In determining whether pins should be buried or left exposed, this should be considered on an individualized basis, with excessive adjacent soft tissue movement posing greatest threat for pin site infection with exposed pins. We recommend relief of any tension at the skin–pin interface. Buried smooth pins may minimize the incidence of pin migration or pin site infections. With buried pins, it is essential to ensure pins are sufficiently deep to not compromise overlying soft tissue, with the obvious disadvantage of requiring a secondary surgery with anesthesia to remove the pins, whereas pins that are left percutaneously may be removed in the office setting.

Postoperatively, we recommend sling immobilization, with or without a swath component, or a supportive abduction pillow, for 4 to 8 weeks, with adequate fracture stability often obtained after this period due to early healing.

Percutaneous Cannulated Screw Fixation

Although less commonly used, historically, than smooth k-wire fixation, some emerging literature and technique papers have led to increased popularity of screw fixation, which may be particularly suited for older adolescents. The technique is fairly similar to the smooth k-wire technique but involves smaller wires that serve as guidewires for the cannulated drill and screws, which may be fully threaded or partially threaded, with 4.5-mm diameter cannulated screws representing the most commonly utilized size.

Elastic Stable Intramedullary Nailing

ESIN is typically performed retrograde, with two lateral entry nails placed through an entry point proximal to the olecranon fossa. Nail diameter is predicted preoperatively based on the goal of 60% to 80% canal fill at the isthmus. Nail diameter can be additionally confirmed prior to incision by laying the nail over the humerus and radiographically ensuring appropriate canal fill. A 2-cm skin incision is made proximal to the lateral epicondyle of the humerus. Blunt dissection is carried down to bone, which minimizes the risk of injury to the lateral antebrachial cutaneous and radial nerves. The lateral cortex is penetrated obliquely in a distal to proximal direction with a drill or awl, and the first nail is advanced gently to fracture site. Care is taken to avoid perforation of the opposing cortex. A second nail is inserted into an adjacent lateral cortex insertion point and advanced in similar fashion. Under fluoroscopic guidance, the fracture is reduced, and the nails are slowly malleted beyond the fracture site into the proximal fragment and appropriately rotated for divergence, to complement desired alignment and counteract tendency for varus collapse. Attention must be given to avoid fracture overdistraction and ensure the nails do not wind around each other during rotation. Once final fixation has been achieved, dynamic fluoroscopic assessment with the arm in different positions is warranted to confirm fracture and construct stability and to rule out cortical or joint violation. Following satisfactory fixation, nails are cut near their distal cortical insertion point, approximately 5 to 10 mm from the cortex, to minimize adjacent soft tissue irritation and to maintain access for future retrieval.

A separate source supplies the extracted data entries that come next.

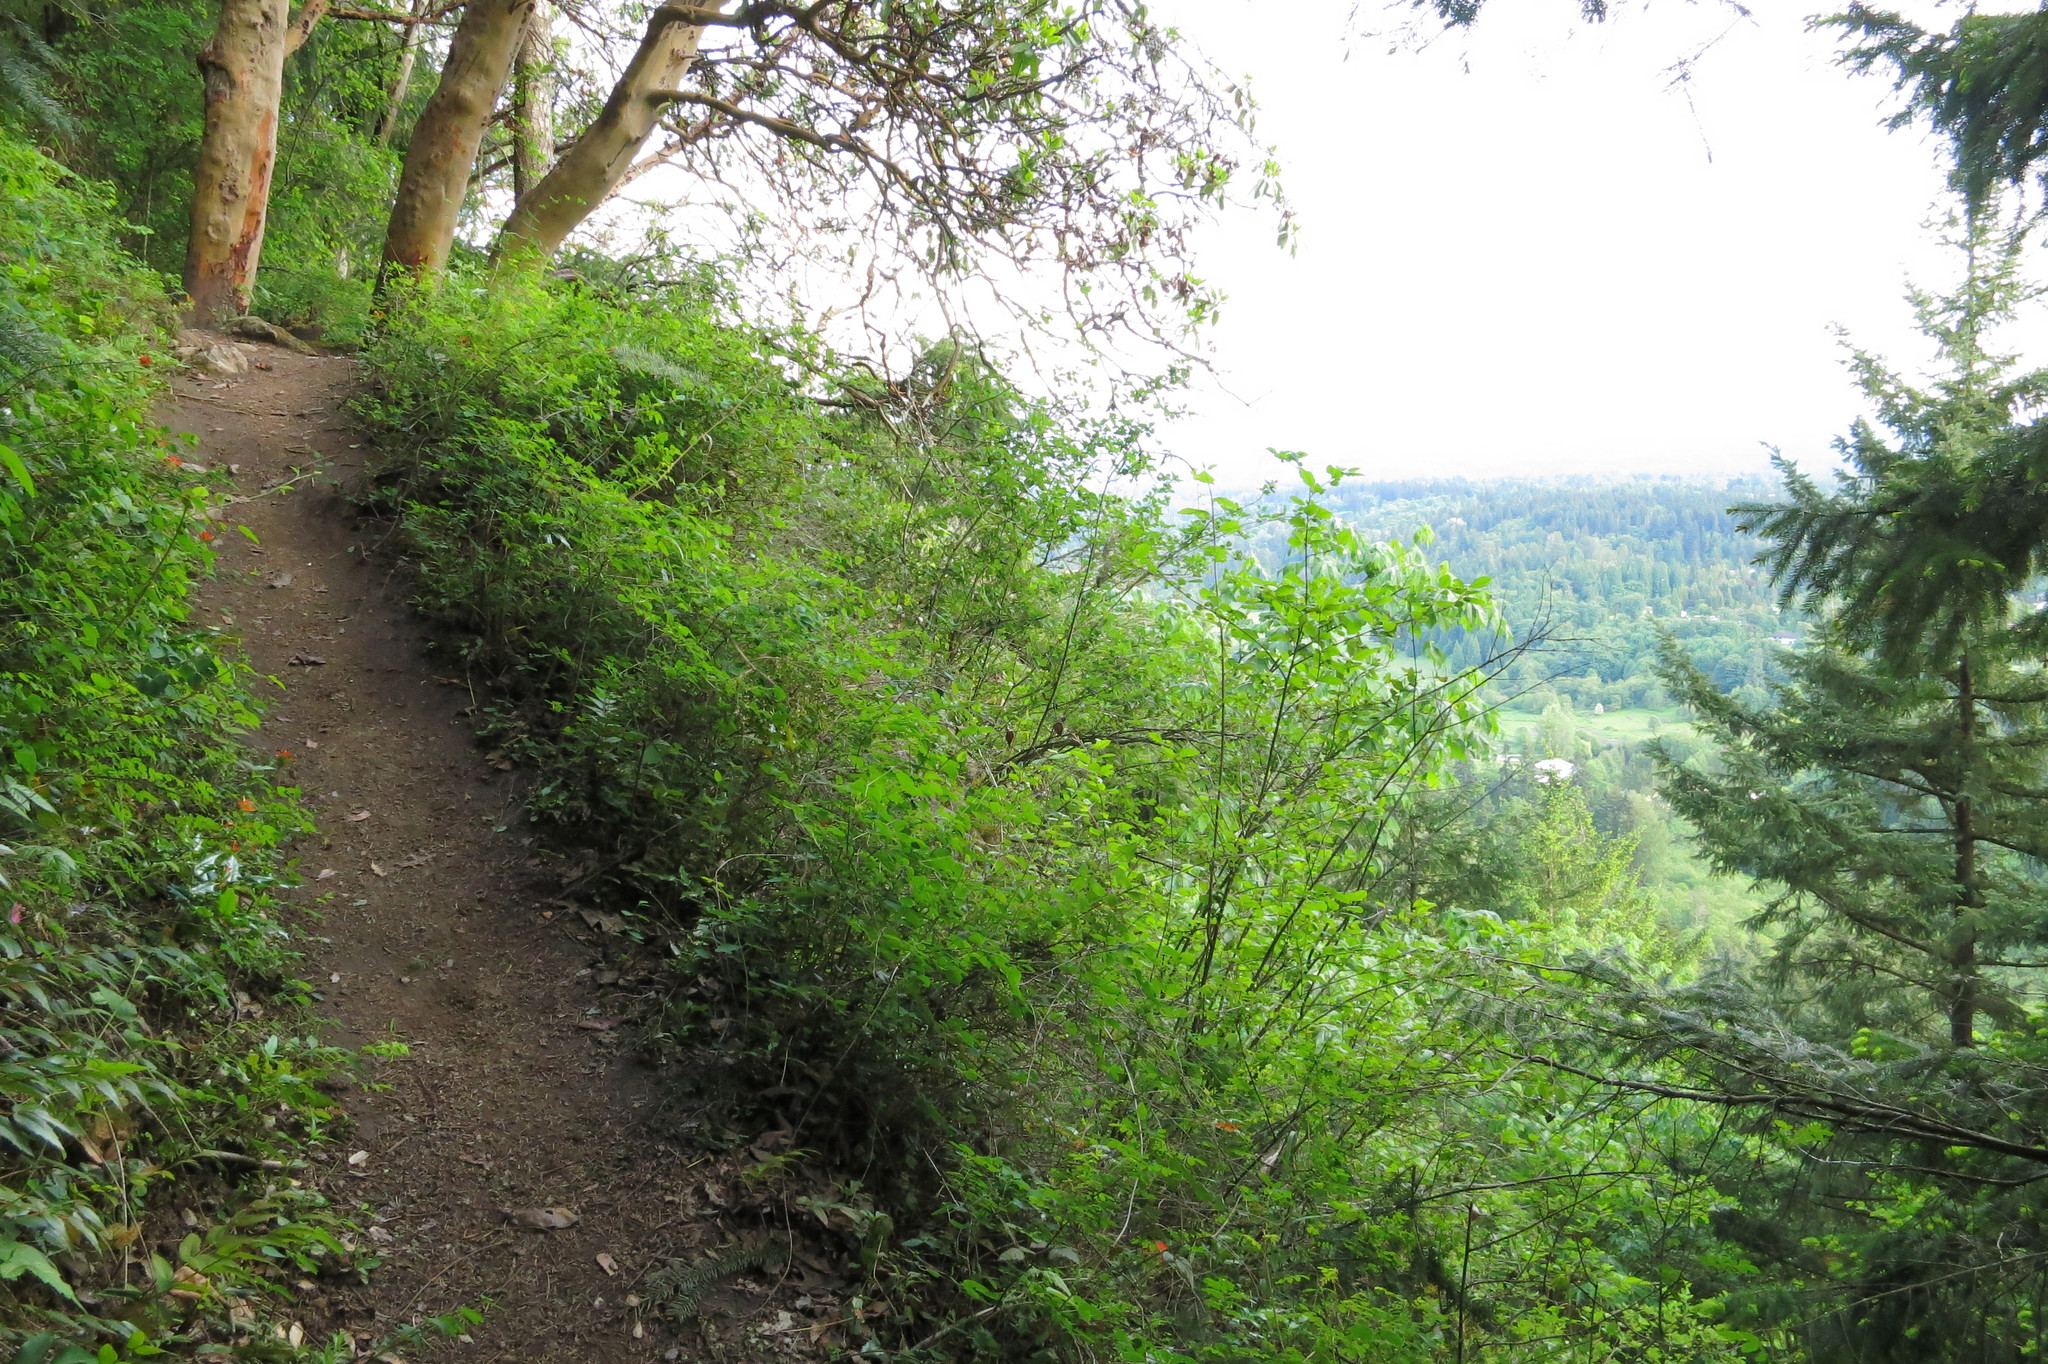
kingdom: Plantae
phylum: Tracheophyta
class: Magnoliopsida
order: Lamiales
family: Orobanchaceae
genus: Castilleja
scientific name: Castilleja hispida
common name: Bristly paintbrush
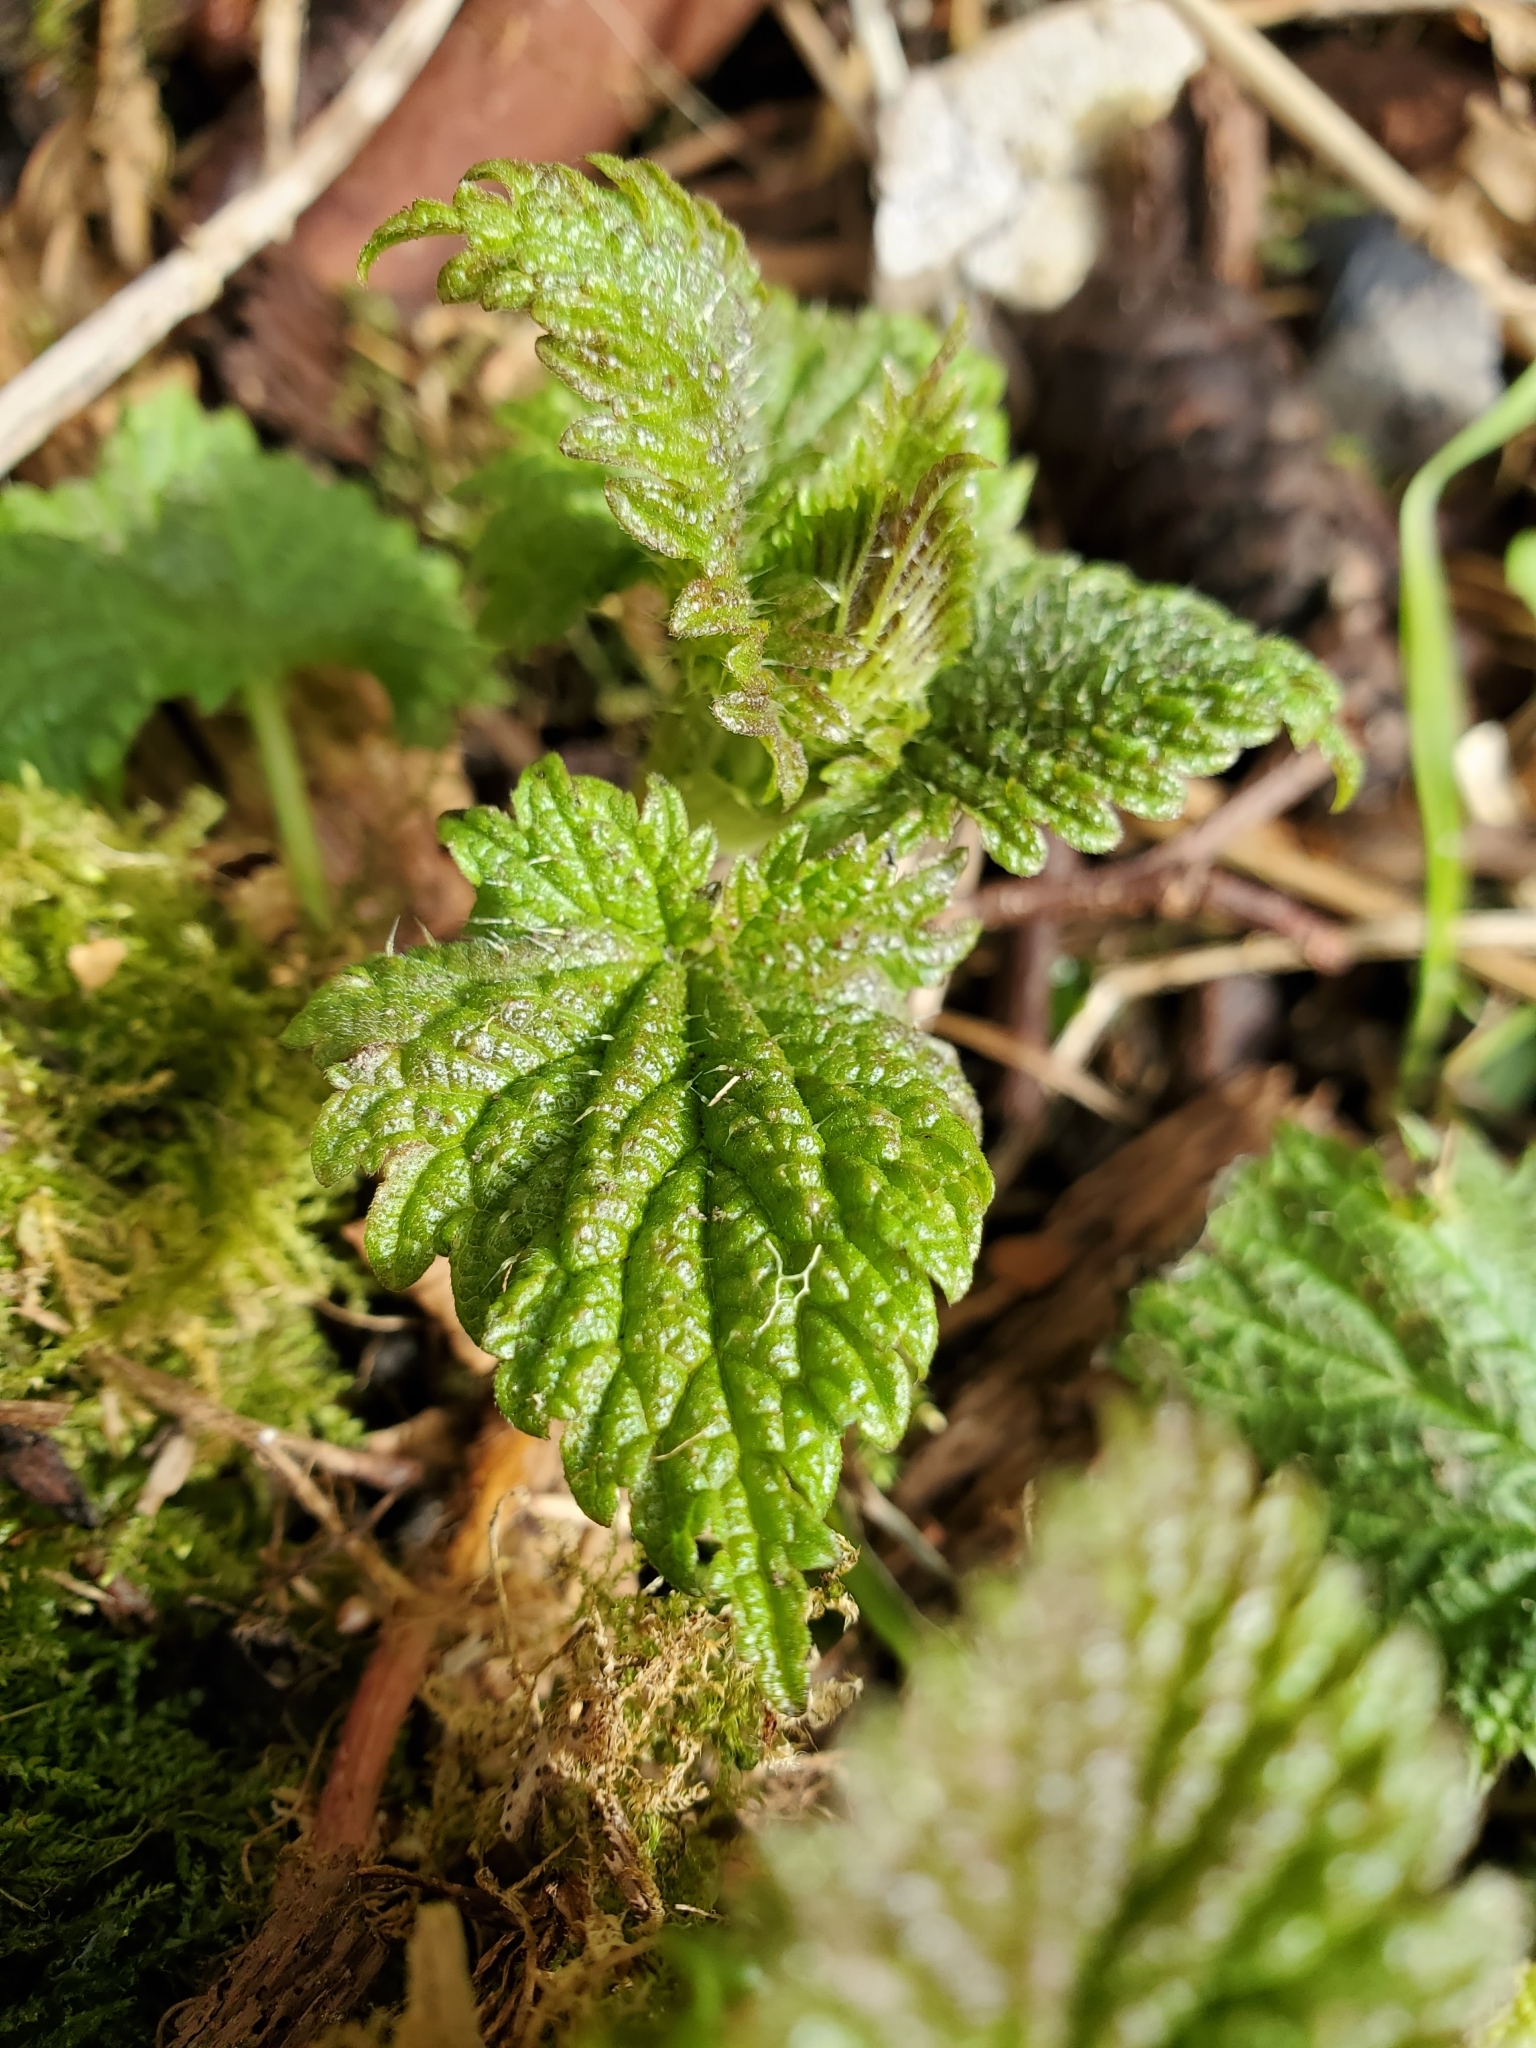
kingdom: Plantae
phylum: Tracheophyta
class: Magnoliopsida
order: Rosales
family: Urticaceae
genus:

Antegrade nails are not advocated in skeletally immature patients, as they would have to cross the proximal physis and/or rotator cuff. Medial epicondylar entry points are typically avoided, due to proximity to the ulnar nerve.

Plate Osteosynthesis

Plate osteosynthesis is much less common in skeletally immature patients. Given the need for open approach for fixation, we recommend this be performed in a biologically friendly manner, with emphasis on preservation of periosteum and soft tissue, and care taken with screw fixation to minimize risk of joint penetration and physeal-sparing screw placement.